A Vale colocou em operação, em Itabira, na Região Central de Minas Gerais, sua primeira Usina Modelo baseada em inteligência artificial, automação e análise avançada de dados. Segundo informações publicadas pela revista Exame, a modernização da planta Conceição 2 recebeu investimento de R$ 200 milhões e já apresenta ganhos expressivos em produtividade, eficiência e segurança operacional.
Localizada na cidade onde a mineradora foi fundada há 84 anos, a unidade passou por um processo de modernização que durou cerca de um ano e meio. A partir das mudanças implantadas, todas as decisões operacionais críticas passaram a ser concentradas em um centro de controle remoto, onde operadores acompanham em tempo real o desempenho dos equipamentos, a qualidade do minério e os indicadores de produção.
Como funciona a nova usina?
A transformação envolveu a instalação de mais de 100 câmeras de monitoramento e a automação de aproximadamente 7.300 instrumentos industriais. Além disso, sensores e sistemas digitais passaram a acompanhar continuamente mais de 400 variáveis do processo produtivo.
Com o apoio da inteligência artificial, a usina consegue realizar ajustes automáticos em tempo real, levando em consideração as características do minério recebido e as especificações exigidas para o produto final. O objetivo é aumentar a eficiência da operação e reduzir perdas ao longo do beneficiamento.
Segundo Carlos Medeiros, vice-presidente de Operações da Vale, a tecnologia abriu uma nova etapa para a mineração.
“A inteligência artificial abre uma nova fronteira de entendimento sobre o potencial da planta e sua operação”, afirmou à Exame.
Produção aumentou 25%
De acordo com a reportagem, os resultados começaram a aparecer ainda durante a fase piloto do projeto. Em menos de dois anos, a produtividade da usina aumentou 25%, permitindo que a unidade alcançasse sua capacidade máxima de processamento de 11,2 milhões de toneladas por ano.
Em 2024, a produção da planta foi de 9 milhões de toneladas. Neste ano, a operação já atingiu sua capacidade plena, segundo a companhia.
A Vale também registrou crescimento de 40% na produção de pellet feed para redução direta, matéria-prima utilizada na fabricação de aço com menor emissão de carbono. Outro avanço apontado pela empresa foi a redução de 26% do teor de ferro presente nos rejeitos, aumentando o aproveitamento do minério extraído.

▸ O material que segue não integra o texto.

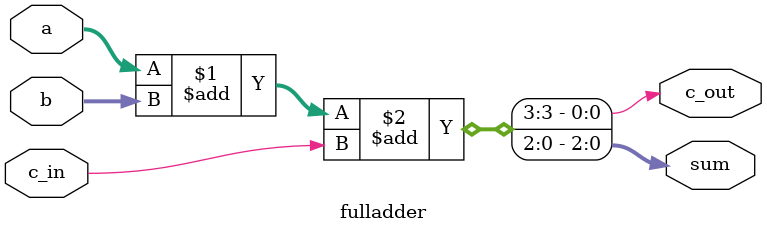
<source format=v>
/* Make Verilog Testbench RTL Diagram
Copyright (C) 2021 Make Verilog Testbench RTL Diagram Authors.
This program is free software: you can redistribute it and/or modify
it under the terms of the GNU General Public License as published by
the Free Software Foundation, either version 3 of the License, or
(at your option) any later version.
This program is distributed in the hope that it will be useful,
but WITHOUT ANY WARRANTY; without even the implied warranty of
MERCHANTABILITY or FITNESS FOR A PARTICULAR PURPOSE.  See the
GNU General Public License for more details.
You should have received a copy of the GNU General Public License
along with this program.  If not, see <http://www.gnu.org/licenses/>.
==============================================================================*/

`timescale 1ns/10ps

module fulladder #(
    parameter width = 2
) (
    input [width:0] a,
    input [width:0] b,
    input c_in,
    output c_out,
    output [width:0] sum
);

    assign { c_out, sum } = a + b + c_in;

endmodule
</source>
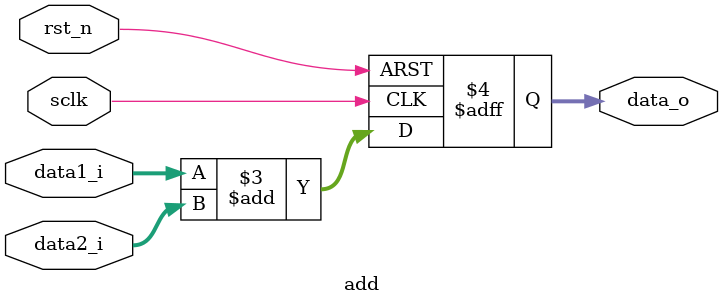
<source format=v>
module add (
    input sclk,
    input rst_n,
    input [7:0] data1_i,
    input [7:0] data2_i,
    output reg [7:0] data_o
);

always@ (posedge sclk or negedge rst_n) begin
    if(~rst_n)
        data_o <= 8'b0;
    else
        data_o <= data1_i + data2_i;
end

endmodule

</source>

Menos exposição dos trabalhadores
Além dos ganhos produtivos, a modernização permitiu transferir parte das atividades para ambientes remotos, reduzindo a necessidade de presença constante dos trabalhadores em áreas operacionais.

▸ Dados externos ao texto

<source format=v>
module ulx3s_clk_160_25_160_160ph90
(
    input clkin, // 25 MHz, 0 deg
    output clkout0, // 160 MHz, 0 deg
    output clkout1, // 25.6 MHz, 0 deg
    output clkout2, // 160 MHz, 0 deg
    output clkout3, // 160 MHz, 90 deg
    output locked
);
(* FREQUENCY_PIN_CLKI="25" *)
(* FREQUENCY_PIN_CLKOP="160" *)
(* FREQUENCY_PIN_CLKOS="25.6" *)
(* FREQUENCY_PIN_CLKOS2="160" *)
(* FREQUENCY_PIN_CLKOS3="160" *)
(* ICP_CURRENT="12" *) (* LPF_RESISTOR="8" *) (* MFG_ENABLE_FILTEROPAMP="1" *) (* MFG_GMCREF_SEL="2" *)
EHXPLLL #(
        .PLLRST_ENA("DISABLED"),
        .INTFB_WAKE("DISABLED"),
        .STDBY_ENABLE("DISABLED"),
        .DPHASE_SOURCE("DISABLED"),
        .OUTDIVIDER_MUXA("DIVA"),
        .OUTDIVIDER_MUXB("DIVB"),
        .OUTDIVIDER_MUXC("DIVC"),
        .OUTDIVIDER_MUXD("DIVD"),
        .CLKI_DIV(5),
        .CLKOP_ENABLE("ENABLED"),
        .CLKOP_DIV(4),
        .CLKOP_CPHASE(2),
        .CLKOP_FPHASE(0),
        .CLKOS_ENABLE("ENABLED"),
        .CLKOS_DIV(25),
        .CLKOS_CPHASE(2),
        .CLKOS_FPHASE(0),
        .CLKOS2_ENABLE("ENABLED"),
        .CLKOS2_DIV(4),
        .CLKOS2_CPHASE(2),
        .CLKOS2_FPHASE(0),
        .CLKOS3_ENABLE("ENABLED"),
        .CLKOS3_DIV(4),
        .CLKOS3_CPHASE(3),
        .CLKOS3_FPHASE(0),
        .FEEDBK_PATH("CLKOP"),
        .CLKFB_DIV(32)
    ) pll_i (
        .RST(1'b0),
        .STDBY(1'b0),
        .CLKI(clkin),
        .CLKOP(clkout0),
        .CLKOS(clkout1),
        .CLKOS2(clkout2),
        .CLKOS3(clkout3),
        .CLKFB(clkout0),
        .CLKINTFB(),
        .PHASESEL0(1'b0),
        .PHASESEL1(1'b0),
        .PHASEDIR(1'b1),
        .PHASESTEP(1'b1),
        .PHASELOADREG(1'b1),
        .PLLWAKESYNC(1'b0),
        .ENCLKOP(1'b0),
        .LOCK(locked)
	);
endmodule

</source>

Quando intervenções em campo são necessárias, os profissionais contam com imagens e informações atualizadas em tempo real para planejar as atividades com maior precisão e segurança.
Segundo Rafael Bittar, vice-presidente Técnico da Vale, a integração entre inteligência artificial, câmeras, gêmeos digitais e outras tecnologias aumentou a previsibilidade da operação e reduziu interrupções no processo produtivo.
Treinamento e sustentabilidade
A adoção do novo modelo exigiu a capacitação dos profissionais da unidade. Conforme a Exame, os 122 operadores, instrumentistas e líderes da Conceição 2 participaram de mais de 2.800 horas de treinamento, incluindo atividades em simuladores e ambientes de realidade virtual.
A estratégia também contempla metas ambientais. Atualmente, 92% da água utilizada na usina é reaproveitada após os processos de filtragem do minério e dos rejeitos. A companhia também utiliza sistemas digitais para monitorar a disposição dos rejeitos e rastrear informações sobre cada etapa do processo.
Desenvolvido com apoio da multinacional suíça ABB, especializada em automação industrial, o projeto deverá servir de base para futuras modernizações em outras operações da Vale, incluindo as unidades de Brucutu e Vargem Grande, em Minas Gerais.